But I was younger 5 years ago, and maybe I could approach it with more optimism this time. I opened the book with an open mind knowing that my friends were off enjoying their experience with Bronte. Surely, I could find some redeeming qualities about these two people.
Nope. I made it to chapter 21. I couldn’t take it anymore.
On the back cover of my copy, the last sentence of the description reads: “Heathcliff and Catherine remain in the mind long after the last page has been turned.” Yep. That’s true. Heathcliff and Catherine remain in the mind the way a popcorn hull remains wedged between your teeth, or the way the smell of skunk remains in your car miles down the road after you pass it’s bloody, mangled carcass.
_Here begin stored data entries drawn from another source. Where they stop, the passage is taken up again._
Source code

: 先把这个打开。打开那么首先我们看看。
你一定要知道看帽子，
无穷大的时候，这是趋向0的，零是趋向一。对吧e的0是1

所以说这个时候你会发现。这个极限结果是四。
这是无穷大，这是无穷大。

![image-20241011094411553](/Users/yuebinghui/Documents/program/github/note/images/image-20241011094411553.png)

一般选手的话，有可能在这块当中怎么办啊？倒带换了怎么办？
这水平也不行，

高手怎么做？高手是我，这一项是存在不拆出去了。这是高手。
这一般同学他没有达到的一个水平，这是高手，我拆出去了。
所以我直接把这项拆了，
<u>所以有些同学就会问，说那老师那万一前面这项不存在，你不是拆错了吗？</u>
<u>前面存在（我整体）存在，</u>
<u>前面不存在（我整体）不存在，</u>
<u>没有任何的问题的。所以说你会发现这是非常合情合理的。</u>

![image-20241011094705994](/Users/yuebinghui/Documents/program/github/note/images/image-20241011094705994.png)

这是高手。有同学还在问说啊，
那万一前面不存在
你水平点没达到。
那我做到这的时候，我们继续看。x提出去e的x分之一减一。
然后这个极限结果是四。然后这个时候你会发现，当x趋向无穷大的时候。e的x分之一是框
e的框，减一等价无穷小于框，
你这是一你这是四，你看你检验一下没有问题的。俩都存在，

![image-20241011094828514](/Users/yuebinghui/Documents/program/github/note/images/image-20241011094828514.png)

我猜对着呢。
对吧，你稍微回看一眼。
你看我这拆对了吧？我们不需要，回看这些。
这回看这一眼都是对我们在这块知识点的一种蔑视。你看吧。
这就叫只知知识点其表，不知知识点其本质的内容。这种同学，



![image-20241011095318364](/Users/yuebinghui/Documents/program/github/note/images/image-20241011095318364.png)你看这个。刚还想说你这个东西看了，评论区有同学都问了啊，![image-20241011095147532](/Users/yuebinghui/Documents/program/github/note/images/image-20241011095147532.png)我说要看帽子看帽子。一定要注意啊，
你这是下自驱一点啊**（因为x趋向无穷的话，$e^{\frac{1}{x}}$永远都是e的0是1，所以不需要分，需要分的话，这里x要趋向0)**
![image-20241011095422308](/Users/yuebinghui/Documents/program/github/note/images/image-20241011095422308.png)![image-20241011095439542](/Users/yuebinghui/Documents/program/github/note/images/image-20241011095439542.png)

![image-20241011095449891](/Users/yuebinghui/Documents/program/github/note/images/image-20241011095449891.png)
I’ll give Emily credit. She wrote a novel in her 20’s. I’m in my 40’s and just now getting to page 78 on mine. She grew up the fifth child in a poor family in the early 1800’s and was self-educated. She only lived to be 30 years old. This is a woman who made the most of her short time here on earth. But let’s approach this without the sympathetic props, shall we?
I ask you, are there two more unsavory, nasty, self-absorbed characters in all of literary history? How is one supposed to root for their hero when your hero is a pair of bleedin’ asses?? Here’s the ending I propose instead that would be a little more fitting for these characters:
Heathcliff is buried up to his neck by Joseph who pours honey all over him and lets him get eaten to death by ants. All the while, Catherine’s ghost searches the moors for the rest of his rotting body.
And what about “the moors”?
Exactly. What about ‘em? Oy! Nothing like two people who tick me off to the point that I don’t care if they end up at the bottom of the English Channel, living in what the dictionary describes as “a tract of open, peaty, wasteland”.